There was a firestorm in Columbia, South Carolina, last summer-a blaze of controversy ignited by a graduate-level course offered at the University of South Carolina.
The Christian community in Columbia raged against a course which would "assist school practitioners and others in understanding the fundamentalist phenomenon and combatting its challenge to public education in a secular democracy."
Dr. Jim Carper, associate professor of foundations of education, was upset by the course description as well, but he withheld his judgment and went directly to the source of the dispute. His efforts helped turn the course into a platform for evangelical thought.
It wasn't only the written description of the summer course "Christian Fundamentalism and Public Education" which upset the Christian community, but the teacher chosen to oversee the course as well.
Activist homosexual professor Dr. Jim Sears, teacher of educational leadership and policy studies and author of Growing up Gay in the South, was picked to lead the four-and-a-half week series of lectures.
Battle lines were quickly drawn on both sides of the issue after The State newspaper in Columbia broke the story of the course description and teacher on its front page Friday, May 28. Conservative Christians were outraged, and they protested directly to the school's administration and in letters to the newspaper.
Soon, conservatives in South Carolina became frustrated because administrators were reluctant to concede to their demands to cancel the class or change its content. The class was already an officially approved and continuing summer course which simply had a change in topic.
The issue became so divisive that both liberals and conservatives began to engage in name-calling, according to Carper.
A Christian Approach
Carper is a vocal and well-known Christian within the college of education at USC. He took an objective look at the dispute and decided to exercise the Christian principle of personal confrontation before reacting publicly.
"I told them the best thing to do when there's someone with whom you have a grievance or a grudge is to go to that individual personally before you start yelling at department heads, deans, trustees, and the president of the university."
When Carper saw Sears in a grocery store, he arranged to meet with him to discuss the content of his course.
During their meeting, Sears admitted to Carper that the course description contained a poor choice of words. He claimed what was meant by the course description was to examine combatting the fundamentalists when they engage in extraconstitutional efforts to change the public schools.
An Invitation He Wouldn't Refuse
To Carper's surprise, Sears then invited him to give suggestions for the bibliography, reading material, and possible speakers for the fundamentalist perspective. He said Carper knew the conservative world better than he did, and he was trying to obtain speakers on both sides of the issue.

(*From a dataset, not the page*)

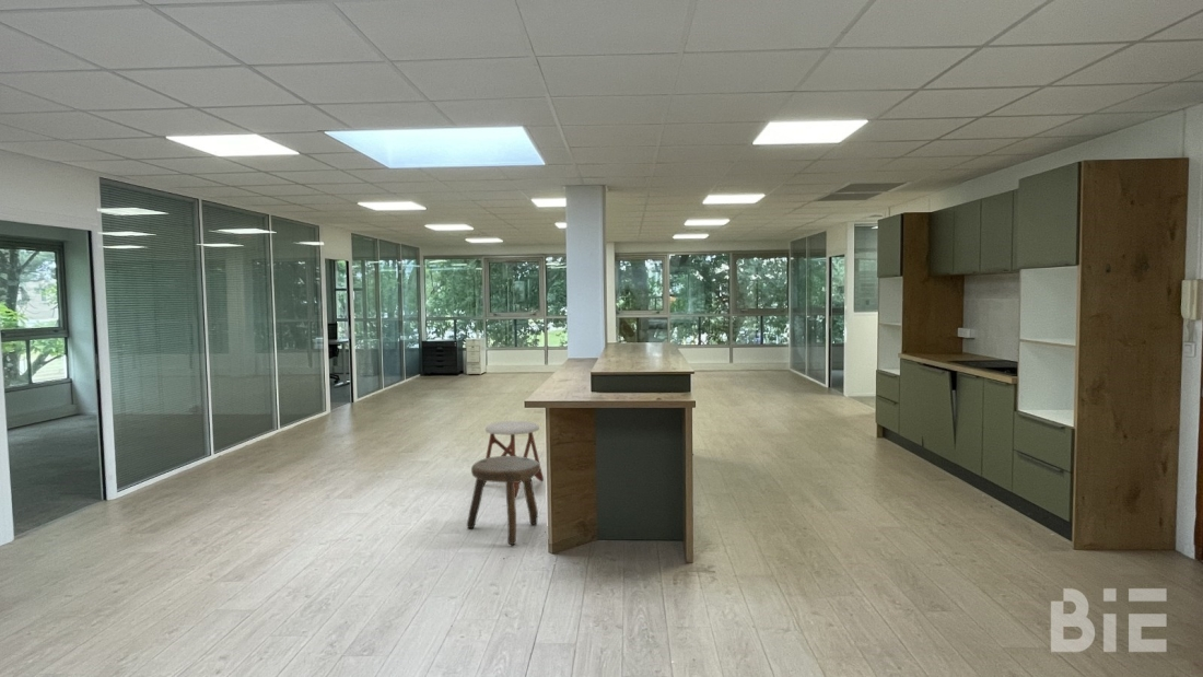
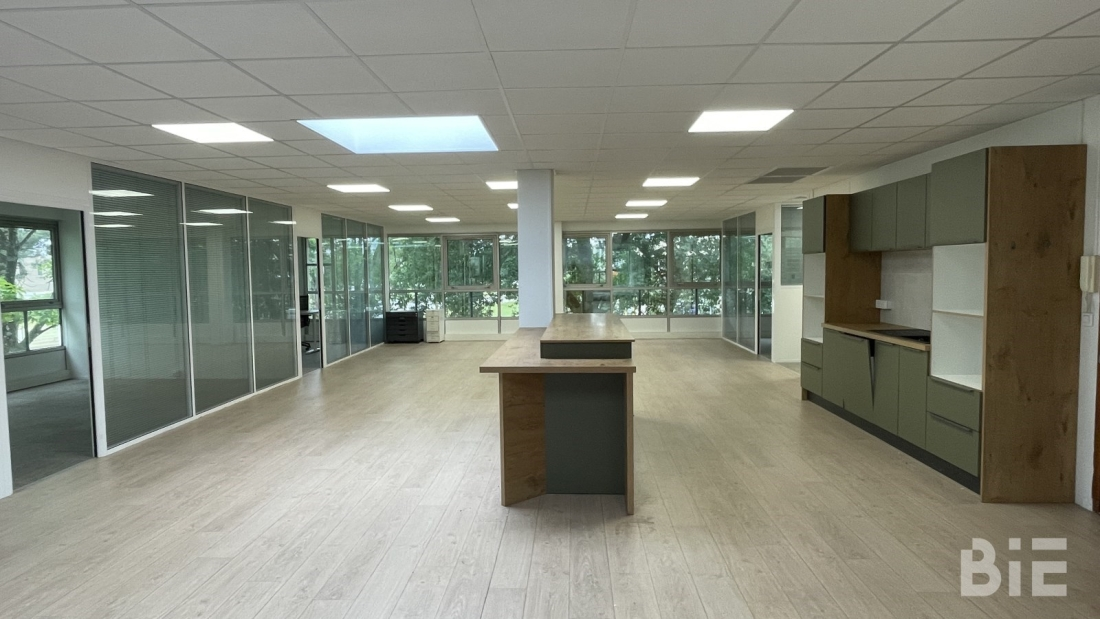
- stool [466,455,541,546]
- stool [484,420,545,499]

"I went directly to my office and spent about three hours typing up a selected bibliography, recommendations as to persons I would like to see involved in the course, what their specializations were, and how they might contribute to the course," said Carper.

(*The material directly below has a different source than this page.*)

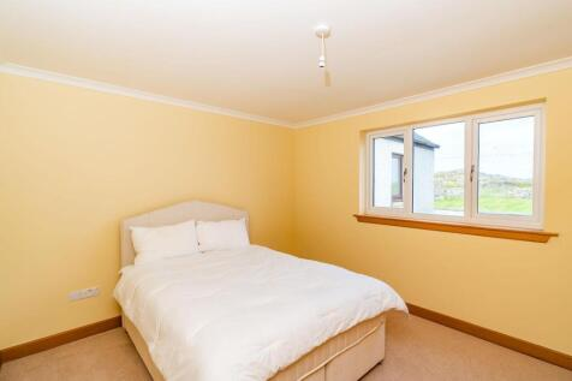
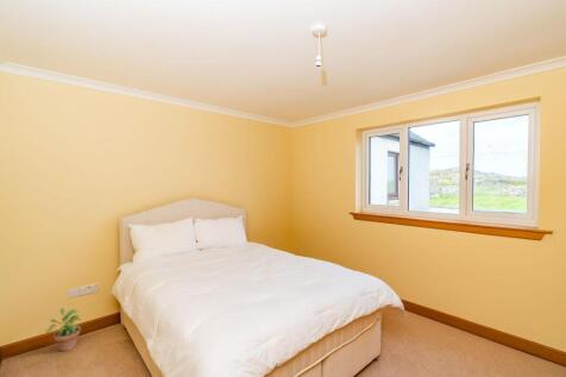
+ potted plant [44,307,82,353]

As soon as he finished the list, Carper went straight back to Sears and handed it to him.
Sears took the recommendations seriously. The resulting course included lectures delivered by Christian speakers such as First Amendment law expert Mike McConnell from the University of Chicago, Richard John Neuhaus, editor of the publication First Things, a representative of Focus on the Family, University of Notre Dame scholar Dr. George Marsden, well-known and versed pastors from the area, and even Carper himself.
"I have two graduate students who took the course and they said it was extremely well done . . . probably one of the best intellectual experiences they had ever had," Carper stated.
Fair Follow-up
And there were speakers from the other side of the fence, such as a representative of People for the American Way. But according to Carper, who listened to the lectures on tape and received regular reports from his graduate students, Sears was fair in leading discussion and didn't try to bias class opinion.
"Jim did not dominate the discussion after presentations," Carper commented, "but only helped to facilitate them."
Carper said being a part of the course taught him a great deal about working with someone he disagrees with philosophically.
"I was put in a situation in which I literally had to interact face-to- face with someone whose politics and sexual orientation I find utterly abhorrent . . . and yet to see him as a human being."
Carper suspects Sears was probably savaged verbally while growing up by people he would consider Christians; people who never "attempted to speak the truth in love" to Sears.
"There were some things said during the controversy by Christians about Jim's sexual orientation that could have been left unsaid," Carper remarked.
"I think Sears' own perception had long been that you couldn't be a conservative Christian and an academic; that it was almost an oxymoron.
"I believe the one reason Jim and I got along as well as we did," he continued, "was this may have been his first experience with a conservative Christian who is an academic and treated him civilly."
After the course was completed Carper said he did see in The State where even Sears stated, "I've changed my mind about a few things after this, too."
The Christian cause on campus could benefit if Christians exercised more composure and sought dialogue with "the opposition" before reacting, Carper suggested.
"There's a whale of a lot of stereotyping taking place on both sides."